Stored records:
——————————

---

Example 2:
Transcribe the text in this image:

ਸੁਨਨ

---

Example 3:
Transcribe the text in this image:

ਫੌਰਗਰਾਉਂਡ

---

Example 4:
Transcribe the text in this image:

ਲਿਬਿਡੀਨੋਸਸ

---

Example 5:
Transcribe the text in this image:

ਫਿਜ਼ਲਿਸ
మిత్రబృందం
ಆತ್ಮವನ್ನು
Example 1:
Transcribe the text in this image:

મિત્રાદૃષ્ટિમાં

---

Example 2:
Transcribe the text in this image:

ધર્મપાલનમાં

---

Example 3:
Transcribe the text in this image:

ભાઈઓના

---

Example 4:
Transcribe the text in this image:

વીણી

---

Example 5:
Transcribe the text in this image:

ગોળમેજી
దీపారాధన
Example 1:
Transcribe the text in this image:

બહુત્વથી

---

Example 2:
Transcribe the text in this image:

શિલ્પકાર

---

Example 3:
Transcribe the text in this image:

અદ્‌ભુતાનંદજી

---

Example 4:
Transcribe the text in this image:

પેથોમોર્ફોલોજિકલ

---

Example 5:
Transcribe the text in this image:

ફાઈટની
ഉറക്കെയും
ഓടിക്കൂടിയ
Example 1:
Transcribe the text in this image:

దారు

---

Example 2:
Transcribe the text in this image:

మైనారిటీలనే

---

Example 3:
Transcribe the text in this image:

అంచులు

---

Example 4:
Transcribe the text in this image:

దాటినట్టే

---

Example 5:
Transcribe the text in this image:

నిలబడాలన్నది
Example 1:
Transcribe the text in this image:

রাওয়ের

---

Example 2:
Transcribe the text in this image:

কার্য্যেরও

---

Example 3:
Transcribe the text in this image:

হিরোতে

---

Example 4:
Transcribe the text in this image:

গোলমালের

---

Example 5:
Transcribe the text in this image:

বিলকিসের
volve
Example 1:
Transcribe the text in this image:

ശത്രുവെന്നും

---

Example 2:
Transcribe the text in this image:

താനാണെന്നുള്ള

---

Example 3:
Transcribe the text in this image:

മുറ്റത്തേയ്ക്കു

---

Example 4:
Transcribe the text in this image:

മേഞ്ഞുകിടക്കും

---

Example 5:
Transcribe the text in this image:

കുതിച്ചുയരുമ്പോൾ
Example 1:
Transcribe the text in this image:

——————————

Task to complete: Rewrite the items above, swapping "Transcribe" for "Copy out" everywhere it occurs and leaving every other character untouched.

Final result:
---

Example 2:
Copy out the text in this image:

ਸੁਨਨ

---

Example 3:
Copy out the text in this image:

ਫੌਰਗਰਾਉਂਡ

---

Example 4:
Copy out the text in this image:

ਲਿਬਿਡੀਨੋਸਸ

---

Example 5:
Copy out the text in this image:

ਫਿਜ਼ਲਿਸ
మిత్రబృందం
ಆತ್ಮವನ್ನು
Example 1:
Copy out the text in this image:

મિત્રાદૃષ્ટિમાં

---

Example 2:
Copy out the text in this image:

ધર્મપાલનમાં

---

Example 3:
Copy out the text in this image:

ભાઈઓના

---

Example 4:
Copy out the text in this image:

વીણી

---

Example 5:
Copy out the text in this image:

ગોળમેજી
దీపారాధన
Example 1:
Copy out the text in this image:

બહુત્વથી

---

Example 2:
Copy out the text in this image:

શિલ્પકાર

---

Example 3:
Copy out the text in this image:

અદ્‌ભુતાનંદજી

---

Example 4:
Copy out the text in this image:

પેથોમોર્ફોલોજિકલ

---

Example 5:
Copy out the text in this image:

ફાઈટની
ഉറക്കെയും
ഓടിക്കൂടിയ
Example 1:
Copy out the text in this image:

దారు

---

Example 2:
Copy out the text in this image:

మైనారిటీలనే

---

Example 3:
Copy out the text in this image:

అంచులు

---

Example 4:
Copy out the text in this image:

దాటినట్టే

---

Example 5:
Copy out the text in this image:

నిలబడాలన్నది
Example 1:
Copy out the text in this image:

রাওয়ের

---

Example 2:
Copy out the text in this image:

কার্য্যেরও

---

Example 3:
Copy out the text in this image:

হিরোতে

---

Example 4:
Copy out the text in this image:

গোলমালের

---

Example 5:
Copy out the text in this image:

বিলকিসের
volve
Example 1:
Copy out the text in this image:

ശത്രുവെന്നും

---

Example 2:
Copy out the text in this image:

താനാണെന്നുള്ള

---

Example 3:
Copy out the text in this image:

മുറ്റത്തേയ്ക്കു

---

Example 4:
Copy out the text in this image:

മേഞ്ഞുകിടക്കും

---

Example 5:
Copy out the text in this image:

കുതിച്ചുയരുമ്പോൾ
Example 1:
Copy out the text in this image:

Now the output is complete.